-- MATERIALS PROVIDED follows --

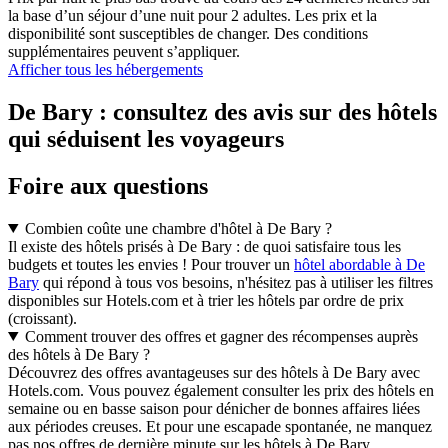
la base d’un séjour d’une nuit pour 2 adultes. Les prix et la
disponibilité sont susceptibles de changer. Des conditions
supplémentaires peuvent s’appliquer.
Afficher tous les hébergements
De Bary : consultez des avis sur des hôtels
qui séduisent les voyageurs
Foire aux questions
Combien coûte une chambre d'hôtel à De Bary ?
Il existe des hôtels prisés à De Bary : de quoi satisfaire tous les
budgets et toutes les envies ! Pour trouver un
hôtel abordable à De
Bary
qui répond à tous vos besoins, n'hésitez pas à utiliser les filtres
disponibles sur Hotels.com et à trier les hôtels par ordre de prix
(croissant).
Comment trouver des offres et gagner des récompenses auprès
des hôtels à De Bary ?
Découvrez des offres avantageuses sur des hôtels à De Bary avec
Hotels.com. Vous pouvez également consulter les prix des hôtels en
semaine ou en basse saison pour dénicher de bonnes affaires liées
aux périodes creuses. Et pour une escapade spontanée, ne manquez
pas nos offres de dernière minute sur les hôtels à De Bary.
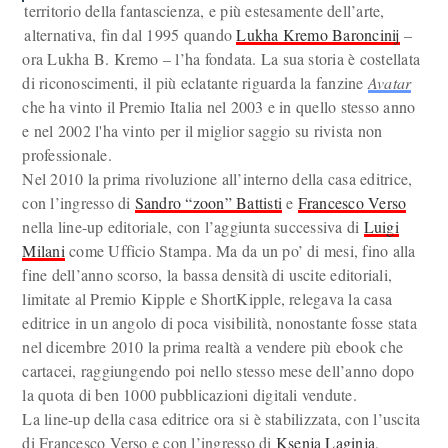
territorio della fantascienza, e più estesamente dell’arte,
alternativa, fin dal 1995 quando
Lukha Kremo Baroncinij
–
ora Lukha B. Kremo – l’ha fondata. La sua storia è costellata
di riconoscimenti, il più eclatante riguarda la fanzine
Avatar
che ha vinto il Premio Italia nel 2003 e in quello stesso anno
e nel 2002 l'ha vinto per il miglior saggio su rivista non
professionale.
Nel 2010 la prima rivoluzione all’interno della casa editrice,
con l’ingresso di
Sandro “zoon” Battisti
e
Francesco Verso
nella line-up editoriale, con l’aggiunta successiva di
Luigi
Milani
come Ufficio Stampa. Ma da un po’ di mesi, fino alla
fine dell’anno scorso, la bassa densità di uscite editoriali,
limitate al Premio Kipple e ShortKipple, relegava la casa
editrice in un angolo di poca visibilità, nonostante fosse stata
nel dicembre 2010 la prima realtà a vendere più ebook che
cartacei, raggiungendo poi nello stesso mese dell’anno dopo
la quota di ben 1000 pubblicazioni digitali vendute.
La line-up della casa editrice ora si è stabilizzata, con l’uscita
di Francesco Verso e con l’ingresso di
Ksenja Laginja
,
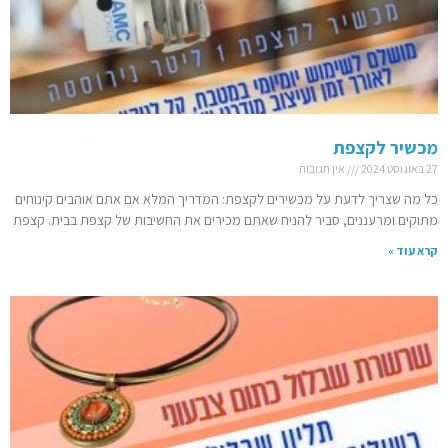
מכשיר לקצפת
27 באוגוסט 2024
אין תגובות
כל מה שצריך לדעת על מכשירים לקצפת: המדריך המלא אם אתם אוהבים קינוחים
מתוקים ומרעננים, סביר להניח שאתם מכירים את החשיבות של קצפת בבית. קצפת
קרא עוד »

-- MATERIALS PROVIDED concluded --

Lines in the material above that contain "stesso": how many are there? Reply with the number only.

2